Render the material below as a JSON list of strings, one string per line, with blank lines and the pictures left out.
• • •
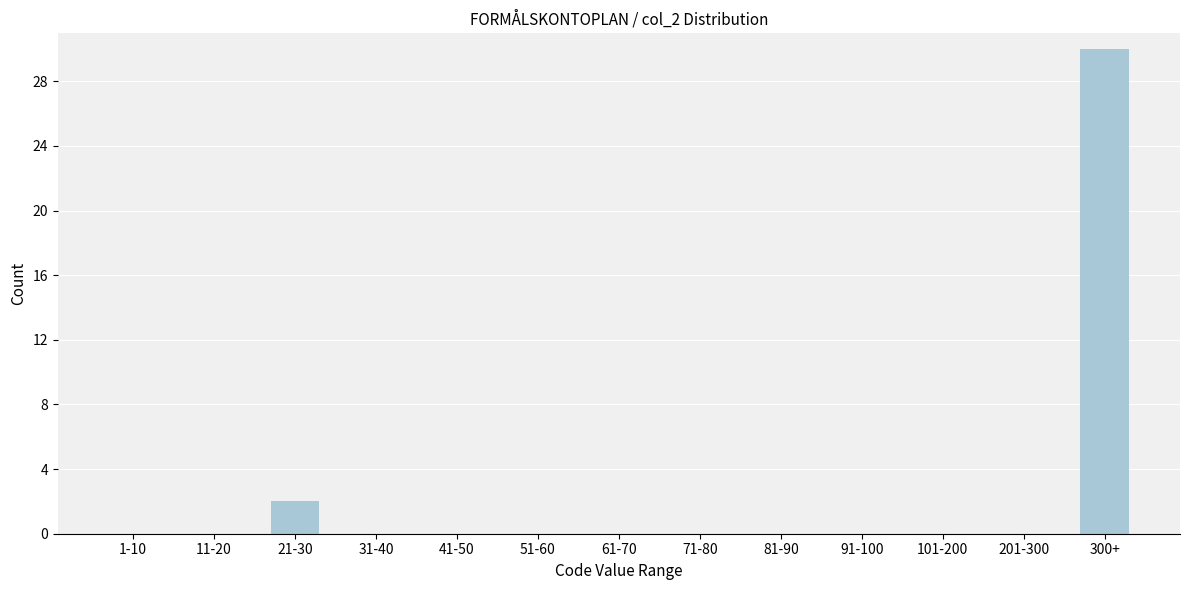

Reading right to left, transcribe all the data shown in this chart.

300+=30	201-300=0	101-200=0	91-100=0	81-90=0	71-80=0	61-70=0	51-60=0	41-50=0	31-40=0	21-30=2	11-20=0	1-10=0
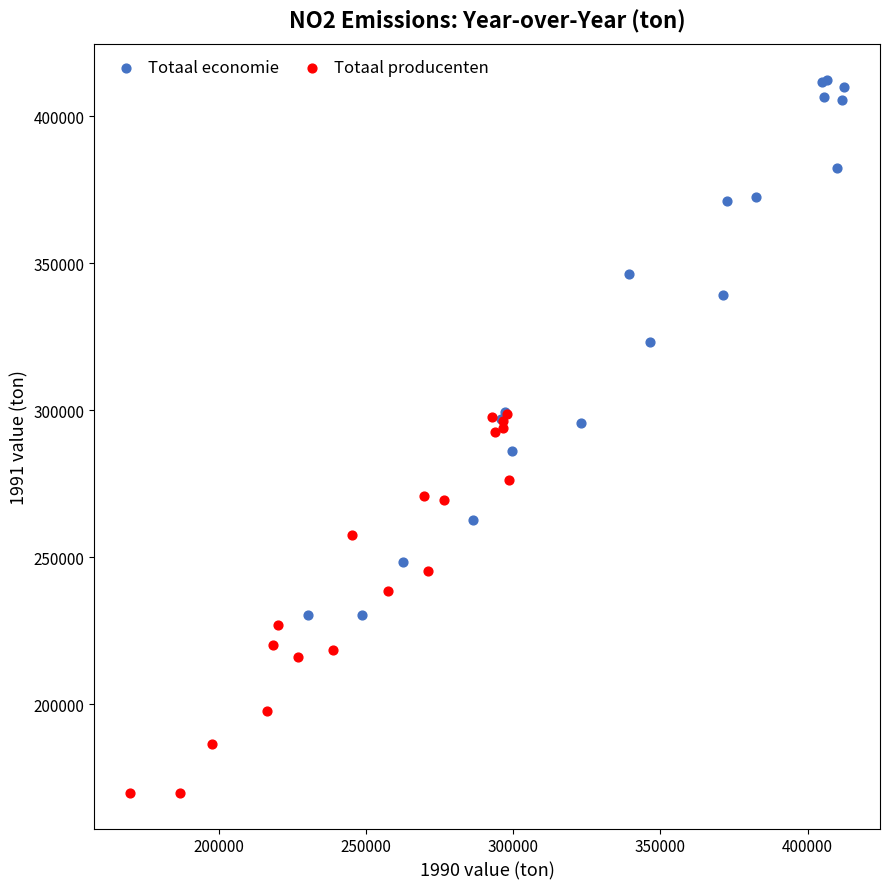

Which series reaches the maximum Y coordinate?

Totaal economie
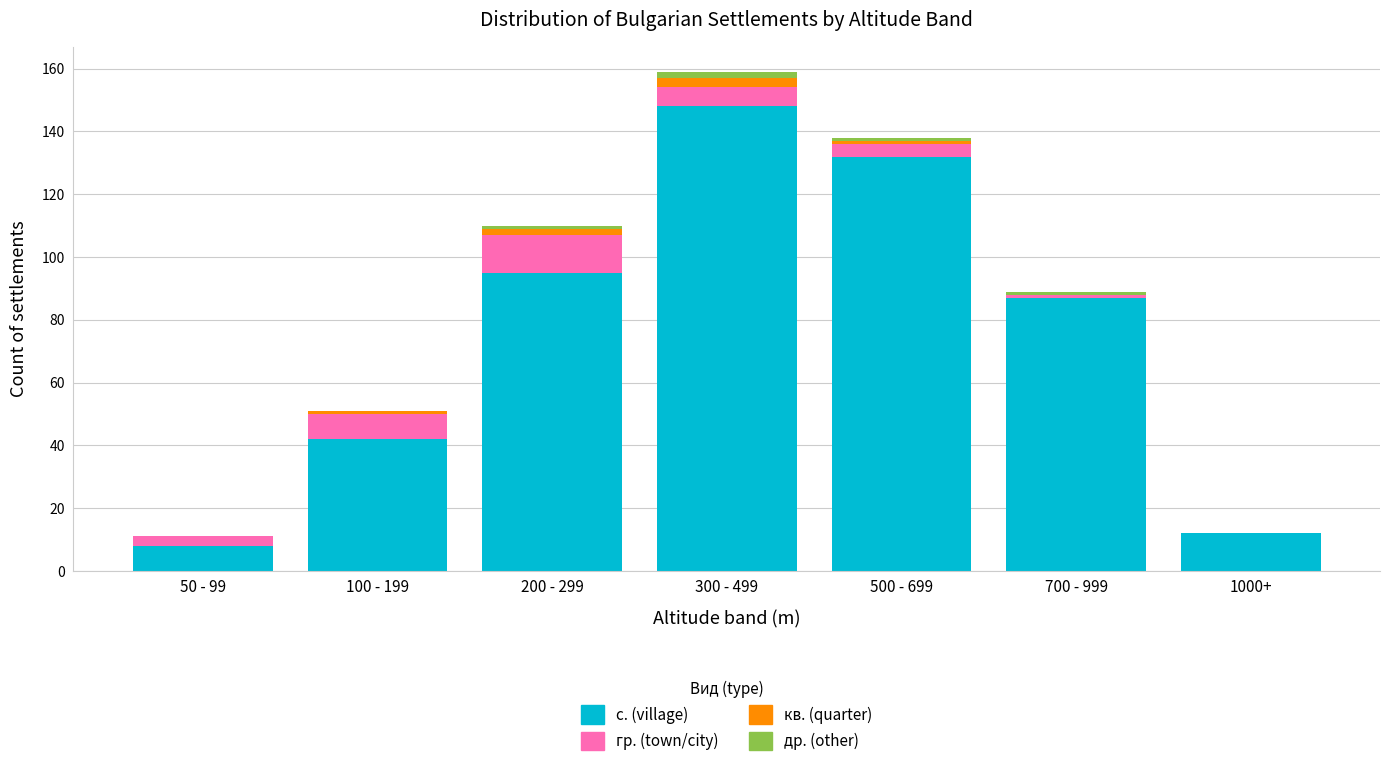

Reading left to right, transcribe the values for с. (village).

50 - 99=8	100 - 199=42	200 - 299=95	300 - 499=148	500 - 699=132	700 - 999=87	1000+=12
• • •
> TASK ANSWER:
[
  "Reading right to left, transcribe all the data shown in this chart.",
  "300+=30\t201-300=0\t101-200=0\t91-100=0\t81-90=0\t71-80=0\t61-70=0\t51-60=0\t41-50=0\t31-40=0\t21-30=2\t11-20=0\t1-10=0",
  "Which series reaches the maximum Y coordinate?",
  "Totaal economie",
  "Reading left to right, transcribe the values for с. (village).",
  "50 - 99=8\t100 - 199=42\t200 - 299=95\t300 - 499=148\t500 - 699=132\t700 - 999=87\t1000+=12"
]